You want to build a house on an empty land which reaches all buildings in the shortest amount of distance. You can only move up, down, left and right. You are given a 2D grid of values 0, 1 or 2, where:

Each 0 marks an empty land which you can pass by freely. Each 1 marks a building which you cannot pass through. Each 2 marks an obstacle which you cannot pass through. For example, given three buildings at (0,0), (0,4), (2,2), and an obstacle at (0,2):

1 - 0 - 2 - 0 - 1
|   |   |   |   |
0 - 0 - 0 - 0 - 0
|   |   |   |   |
0 - 0 - 1 - 0 - 0

The point (1,2) is an ideal empty land to build a house, as the total travel distance of 3+3+1=7 is minimal. So return 7.

Note: There will be at least one building. If it is not possible to build such house according to the above rules, return -1.

Solution

public class Solution {

    public int shortestDistance(int[][] grid) {
        if(grid.length == 0 || grid[0].length == 0) return 0;
        int m = grid.length;
        int n = grid[0].length;

        // start from each building, maintain a set of visited place, and boundary points
        int[][] dists = new int[m][n];
        int[][] reach = new int[m][n];
        int oneCnt = 0;

        for(int i = 0; i < m; i++) {
            for(int j = 0; j < n; j++) {
                if(grid[i][j] == 1) {
                    oneCnt++;
                    bfs(grid, i, j, oneCnt, dists, reach);
                }
            }
        }


        int dist = Integer.MAX_VALUE;
        for(int i = 0; i < m; i++) {
            for(int j = 0; j < n; j++) {
                if(reach[i][j] == oneCnt) {
                    // only consider those positions that are reachable from all houses
                    dist = Integer.min(dist, dists[i][j]);
                }
            }
        }

        return dist == Integer.MAX_VALUE ? -1: dist;
    }

    public int[][] dirs = new int[][]{{1,0},{-1,0},{0,1},{0,-1}};

    public void bfs(int[][] grid, int i, int j, int oneCnt, int[][] dists, int[][] reach) {
        int candid = -oneCnt + 1;
        List<int[]> queue = new ArrayList<int[]>();
        queue.add(new int[]{i, j});

        int step = 1;
        while(!queue.isEmpty()) {
            // level wise iteration
            List<int[]> nextQ = new ArrayList<int[]>();
            for(int[] point: queue) {
                // consider the four directions
                for(int[] dir: dirs) {
                    int[] newP = new int[]{point[0] + dir[0], point[1] + dir[1]};
                    if(newP[0] >= 0 && newP[0] < grid.length
                        && newP[1] >= 0 && newP[1] < grid[0].length 
                        && grid[newP[0]][newP[1]] == candid) {
                        nextQ.add(newP);
                        grid[newP[0]][newP[1]]  -= 1;
                        dists[newP[0]][newP[1]] += step;
                        reach[newP[0]][newP[1]] += 1;
                    }
                }
            }
            queue = nextQ;
            step++;
        }
    }
}

★ ★ ★ ★ ★ ★ ★

= Work task A =
Return, word for word, the passage of the house-placement problem starting with "You want to" and going on through "So return 7.".
= Work task B =
Answer these questions using the house-placement problem.
(i) What does each 2 in the grid mark?
(ii) In the example, what total travel distance does the point (1,2) give?
(iii) What should be returned if no house can be built according to the rules?

= Material provided =
★ ★ ★ ★ ★ ★ ★

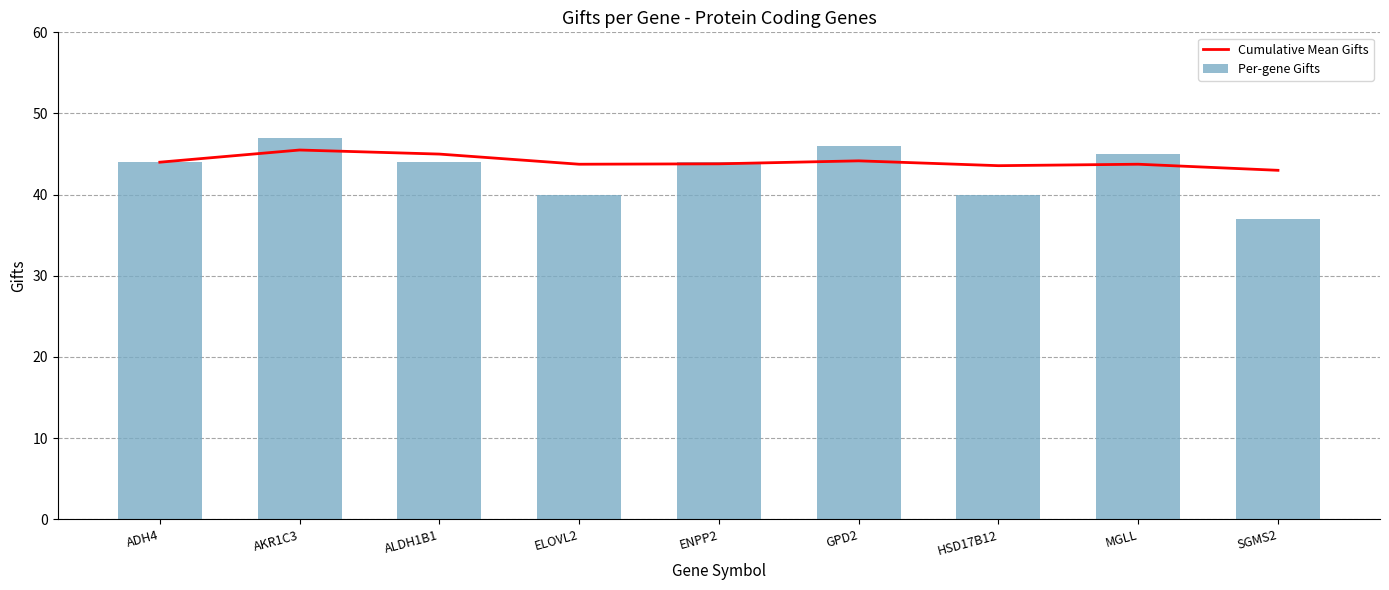

What position from the right is MGLL?

2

★ ★ ★ ★ ★ ★ ★

= Your solution A =
You want to build a house on an empty land which reaches all buildings in the shortest amount of distance. You can only move up, down, left and right. You are given a 2D grid of values 0, 1 or 2, where:

Each 0 marks an empty land which you can pass by freely. Each 1 marks a building which you cannot pass through. Each 2 marks an obstacle which you cannot pass through. For example, given three buildings at (0,0), (0,4), (2,2), and an obstacle at (0,2):

1 - 0 - 2 - 0 - 1
|   |   |   |   |
0 - 0 - 0 - 0 - 0
|   |   |   |   |
0 - 0 - 1 - 0 - 0

The point (1,2) is an ideal empty land to build a house, as the total travel distance of 3+3+1=7 is minimal. So return 7.

= Your solution B =
(i) An obstacle which you cannot pass through.
(ii) 7 (3+3+1).
(iii) -1.